Mathieu Bélisle : Dans sa forme la plus pure, l’espoir se confond en effet avec le simple fait d’exister, ce qui signifie que les gens heureux n’ont pas besoin d’espoir, n’ont pas besoin de le nommer ; ils se contentent de vivre, se laissent porter par le mouvement qui les mène naturellement du présent vers l’avenir. C’est quand ce mouvement est menacé que l’espoir apparaît comme une nécessité. L’espoir, c’est donc la voix de la vie qui résonne en nous en face du danger, cette voix qui proteste et dit : il faut résister, continuer ! Dans le livre, j’évoque Nietzsche, Schopenhauer et Cioran, mais bien d’autres noms auraient pu s’ajouter à la liste : parce que dans notre culture, nous apprenons à être critiques, à voir partout des manques et des pertes, à anticiper des déclins. Le pessimisme est intellectuellement valorisé, paraît plus raisonnable que l’optimisme. Si bien que nous finissons par développer une vision crépusculaire, qui se résume ainsi : le monde va mal, et risque d’aller plus mal encore. Envisager le pire aura toujours l’air plus sérieux que rêver de mieux. Alors que pourtant – on ne le reconnaît pas assez –, la vie trouve toujours son chemin, l’aventure humaine continue. D’ailleurs, les philosophes les plus désespérés écrivent néanmoins des livres, signe qu’ils croient malgré tout en quelque chose ! C’est un paradoxe que j’ai résumé ainsi : le désespoir se pense plus facilement qu’il se vit, et l’espoir se vit plus facilement qu’il se pense.

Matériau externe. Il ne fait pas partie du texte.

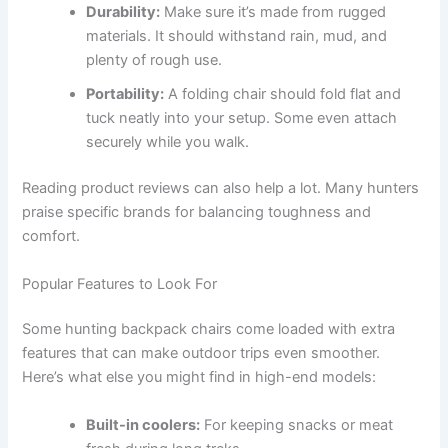
Durability:
Make sure it’s made from rugged
materials. It should withstand rain, mud, and
plenty of rough use.
Portability:
A folding chair should fold flat and
tuck neatly into your setup. Some even attach
securely while you walk.
Reading product reviews can also help a lot. Many hunters
praise specific brands for balancing toughness and
comfort.
Popular Features to Look For
Some hunting backpack chairs come loaded with extra
features that can make outdoor trips even smoother.
Here’s what else you might find in high-end models:
Built-in coolers:
For keeping snacks or meat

Alexandre Sirois : Tu mets le doigt sur un bobo qu’il est important de gratter. Le discours pessimiste est non seulement en vogue, il est également valorisé. Il « porte en lui une forme d’autorité sombre qui en impose », a déjà souligné le philosophe français Pierre-Henri Tavoillot. J’en conviens, ce constat a de quoi rendre… pessimiste ! Quand on y pense, mis à part le chanteur Daniel Bélanger, rares sont ceux qui, dans l’espace public au Québec depuis le début de ce nouveau millénaire, nous ont proposé de « rêver mieux ». Et le pessimisme est contagieux d’un bout à l’autre de l’Amérique du Nord, d’ailleurs. Donald Trump n’a-t-il pas été élu à deux reprises après avoir qualifié l’état de son pays de « carnage » ! Il faut pourtant résister. Je préfère pour ma part m’inspirer de Winston Churchill. Il disait qu’il était optimiste parce qu’il ne lui semblait « pas très utile d’être autre chose ». Tu fais par ailleurs remarquer dans ton livre, Mathieu, qu’il n’en a pas toujours été ainsi. Le monde est passé « de la foi dans le progrès » à « l’anticipation du pire » au cours du dernier siècle. Que s’est-il passé ? Ne pourrions-nous pas aspirer à un meilleur équilibre entre les deux ?

Mathieu Bélisle : C’est une belle question, Alexandre. Il est clair que dans la foulée des grandes révolutions, des découvertes et des avancées technologiques, l’humanité a d’abord été gagnée par un sentiment d’euphorie. Au XIXe siècle, la confiance est totale. L’utopie n’est plus un rêve lointain, appartenant à un autre monde, elle peut se réaliser ici et maintenant. « L’espoir, c’est la foi de ce siècle », écrit alors George Sand. Sauf que voilà : avec Hiroshima, l’Holocauste, les guerres mondiales, le totalitarisme et la pollution, le XXe siècle a montré que l’humanité avait aussi les moyens de tout détruire. Le rêve a viré au cauchemar, et c’est pourquoi, d’ailleurs, la dystopie a complètement éclipsé l’utopie dans nos représentations communes, au cinéma et dans la littérature. Pourtant, notre capacité à rêver et à transformer le monde n’a pas disparu, loin de là. Mais pour la retrouver, il faut changer notre manière de voir, renoncer aux discours mortifères, renouer avec l’amour de la vie, en nous et autour de nous, pour mieux « réparer le tissu et le visage du monde », comme l’écrit Achille Mbembe. Rien n’est jamais sûr, personne ne sait si ça va bien aller. Mais si j’ai écrit ce livre, c’est pour rappeler que l’espoir est toujours un acte de foi, qu’il ne sert à rien de craindre la fin, qu’il vaut toujours mieux imaginer la suite. Sinon, à quoi bon ?


Alexandre Sirois, La Presse, 7 octobre 2025.